There does not appear to be a lot of congestion. Plotting the Web100 SmoothedRTT and CongestionSignals vs throughput gives the plot below:


The graphs below show the results. It appears that there is a lot of variability in the measurements as one moves up the slope to the knee. When a large number of streams are used the variation appears to be less, perhaps, since as one stream is congestion limited, others take up the slack. It also appears that the averages and maxima for each stream setting do not exhibit big fluctuations. Thus I do not believe there is a consistent pattern caused by for example a feature in the measurement moethodology, rather I believe the fluctuations seen in the single measurement per window/stream are due to instantaneous external effects such as cross-traffic as opposed to some phenomenon of the measurement itself.
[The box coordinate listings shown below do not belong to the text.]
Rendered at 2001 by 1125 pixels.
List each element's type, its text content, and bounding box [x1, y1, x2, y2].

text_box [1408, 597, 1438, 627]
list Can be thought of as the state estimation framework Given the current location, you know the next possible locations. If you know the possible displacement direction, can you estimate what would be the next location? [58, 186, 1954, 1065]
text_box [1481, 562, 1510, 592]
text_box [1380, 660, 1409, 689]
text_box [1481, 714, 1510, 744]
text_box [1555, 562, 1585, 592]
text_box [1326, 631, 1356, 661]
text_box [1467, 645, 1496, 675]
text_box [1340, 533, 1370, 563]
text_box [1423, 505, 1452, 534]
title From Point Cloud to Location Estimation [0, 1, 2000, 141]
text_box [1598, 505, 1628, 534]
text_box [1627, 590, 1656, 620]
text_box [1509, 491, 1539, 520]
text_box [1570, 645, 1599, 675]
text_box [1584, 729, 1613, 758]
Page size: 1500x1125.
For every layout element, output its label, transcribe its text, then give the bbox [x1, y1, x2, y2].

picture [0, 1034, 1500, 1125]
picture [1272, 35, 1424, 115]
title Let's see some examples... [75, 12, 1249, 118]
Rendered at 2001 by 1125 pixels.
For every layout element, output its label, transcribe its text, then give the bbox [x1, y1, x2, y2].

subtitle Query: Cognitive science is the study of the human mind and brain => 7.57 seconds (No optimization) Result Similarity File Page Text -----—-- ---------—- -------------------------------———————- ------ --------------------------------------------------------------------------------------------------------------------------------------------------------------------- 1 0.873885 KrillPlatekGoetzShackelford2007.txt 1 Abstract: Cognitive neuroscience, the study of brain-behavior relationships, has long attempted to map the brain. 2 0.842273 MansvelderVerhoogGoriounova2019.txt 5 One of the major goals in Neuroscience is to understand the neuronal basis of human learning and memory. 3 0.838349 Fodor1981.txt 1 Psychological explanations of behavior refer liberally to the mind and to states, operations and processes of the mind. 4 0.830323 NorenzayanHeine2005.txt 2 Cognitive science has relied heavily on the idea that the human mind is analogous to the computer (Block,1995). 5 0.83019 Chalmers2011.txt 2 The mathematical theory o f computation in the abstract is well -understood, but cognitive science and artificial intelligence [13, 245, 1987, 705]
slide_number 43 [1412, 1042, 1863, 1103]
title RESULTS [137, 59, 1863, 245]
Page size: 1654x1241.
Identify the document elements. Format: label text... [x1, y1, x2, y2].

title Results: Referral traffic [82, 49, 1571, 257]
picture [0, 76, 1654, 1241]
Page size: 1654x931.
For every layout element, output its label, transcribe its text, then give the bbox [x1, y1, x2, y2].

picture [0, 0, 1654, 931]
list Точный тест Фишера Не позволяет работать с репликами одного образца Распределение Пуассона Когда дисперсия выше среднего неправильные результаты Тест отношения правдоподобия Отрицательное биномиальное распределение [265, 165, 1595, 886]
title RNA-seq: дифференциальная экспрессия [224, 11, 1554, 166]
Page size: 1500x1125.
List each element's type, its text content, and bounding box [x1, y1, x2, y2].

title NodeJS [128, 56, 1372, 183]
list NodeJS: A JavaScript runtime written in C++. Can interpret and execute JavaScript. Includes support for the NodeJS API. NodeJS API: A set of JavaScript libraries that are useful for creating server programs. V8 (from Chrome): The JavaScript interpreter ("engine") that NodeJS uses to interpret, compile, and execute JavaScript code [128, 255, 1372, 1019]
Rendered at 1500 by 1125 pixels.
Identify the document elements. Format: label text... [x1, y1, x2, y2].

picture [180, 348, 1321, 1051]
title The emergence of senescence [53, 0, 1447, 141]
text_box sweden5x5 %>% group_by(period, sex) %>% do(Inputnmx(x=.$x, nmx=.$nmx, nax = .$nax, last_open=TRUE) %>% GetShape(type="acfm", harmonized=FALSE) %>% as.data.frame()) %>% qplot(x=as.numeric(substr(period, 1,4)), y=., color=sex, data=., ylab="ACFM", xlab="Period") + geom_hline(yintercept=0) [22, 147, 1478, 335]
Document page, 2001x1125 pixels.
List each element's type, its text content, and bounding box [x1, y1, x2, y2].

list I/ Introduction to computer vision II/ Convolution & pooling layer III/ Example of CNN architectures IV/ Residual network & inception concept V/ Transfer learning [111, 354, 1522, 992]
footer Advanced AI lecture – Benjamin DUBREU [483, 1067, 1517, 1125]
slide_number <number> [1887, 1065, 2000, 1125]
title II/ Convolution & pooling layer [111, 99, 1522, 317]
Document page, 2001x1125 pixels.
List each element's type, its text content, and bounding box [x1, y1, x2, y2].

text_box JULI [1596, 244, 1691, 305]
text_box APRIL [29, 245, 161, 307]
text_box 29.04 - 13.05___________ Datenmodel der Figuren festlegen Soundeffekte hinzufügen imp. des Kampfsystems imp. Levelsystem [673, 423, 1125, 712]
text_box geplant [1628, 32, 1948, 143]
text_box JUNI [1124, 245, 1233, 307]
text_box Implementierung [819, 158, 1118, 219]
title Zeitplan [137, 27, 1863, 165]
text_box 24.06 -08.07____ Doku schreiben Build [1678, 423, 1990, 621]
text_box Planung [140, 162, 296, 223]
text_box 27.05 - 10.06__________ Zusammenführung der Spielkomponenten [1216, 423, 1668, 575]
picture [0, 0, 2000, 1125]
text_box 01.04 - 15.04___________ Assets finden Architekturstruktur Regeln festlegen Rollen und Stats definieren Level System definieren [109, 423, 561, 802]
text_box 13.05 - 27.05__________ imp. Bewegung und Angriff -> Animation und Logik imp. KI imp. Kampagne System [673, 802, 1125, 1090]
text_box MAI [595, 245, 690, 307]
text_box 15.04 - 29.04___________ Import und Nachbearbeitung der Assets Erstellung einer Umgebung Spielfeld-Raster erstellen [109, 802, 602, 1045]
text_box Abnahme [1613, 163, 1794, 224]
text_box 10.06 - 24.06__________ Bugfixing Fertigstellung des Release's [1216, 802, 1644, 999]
The smooth linear increases in throughput with window size, for smaller window sizes, are consistent with the dips for large windows and streams being caused by congestion with cross-traffic, since the smaller window sizes do not provoke enough throughput to cause congestion with the cross-traffic.



For completeness the smoothed RTT (SRTT) and the number of congestion signals recorded by Web 100 during the 10 second measurements are shown below as a function of the TCP throughput recorded by Iperf. It is seen that SRTT begins to climb after about 320 Mbits/s. It is also noticeable that even for the high throughputs many of the measurements indicate no congestion. Further investigation of the smoothed RTT behavior with throughput indicates that there is very little correlation with either window size or number of streams or the product of the two. The maximum source CPU utilization for any measurement was 20%.